| Brief |
Filter these entries so that only lines with the word "αντιμετώπιση" remain.

| Saved data entries |
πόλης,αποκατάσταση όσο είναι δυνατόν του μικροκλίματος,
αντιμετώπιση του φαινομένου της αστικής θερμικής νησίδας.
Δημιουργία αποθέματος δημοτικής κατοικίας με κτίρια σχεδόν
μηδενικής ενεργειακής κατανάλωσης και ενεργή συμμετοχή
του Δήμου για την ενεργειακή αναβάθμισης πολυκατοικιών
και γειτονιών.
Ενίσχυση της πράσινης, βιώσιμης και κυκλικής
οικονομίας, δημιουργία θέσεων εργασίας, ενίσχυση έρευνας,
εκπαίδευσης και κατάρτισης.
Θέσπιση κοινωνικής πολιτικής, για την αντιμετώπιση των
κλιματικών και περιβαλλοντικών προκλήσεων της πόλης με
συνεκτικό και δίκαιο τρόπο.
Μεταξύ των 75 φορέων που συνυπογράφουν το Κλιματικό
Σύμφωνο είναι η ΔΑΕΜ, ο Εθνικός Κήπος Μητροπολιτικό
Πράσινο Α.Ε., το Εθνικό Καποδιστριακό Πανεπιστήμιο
...
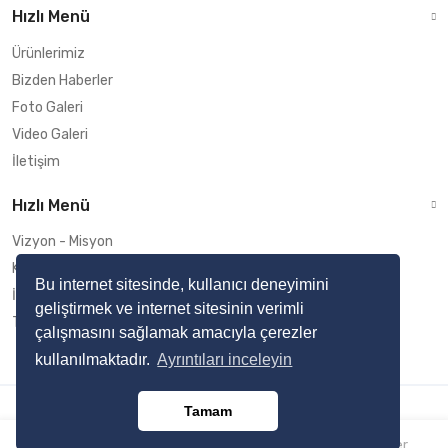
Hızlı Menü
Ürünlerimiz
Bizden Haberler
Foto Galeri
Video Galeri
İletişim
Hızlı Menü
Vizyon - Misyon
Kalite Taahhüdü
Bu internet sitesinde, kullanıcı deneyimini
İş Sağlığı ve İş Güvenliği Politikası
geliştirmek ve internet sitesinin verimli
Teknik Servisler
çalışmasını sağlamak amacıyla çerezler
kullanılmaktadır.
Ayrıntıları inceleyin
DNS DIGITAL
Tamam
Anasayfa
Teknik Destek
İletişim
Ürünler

| Result |
αντιμετώπιση του φαινομένου της αστικής θερμικής νησίδας.
Θέσπιση κοινωνικής πολιτικής, για την αντιμετώπιση των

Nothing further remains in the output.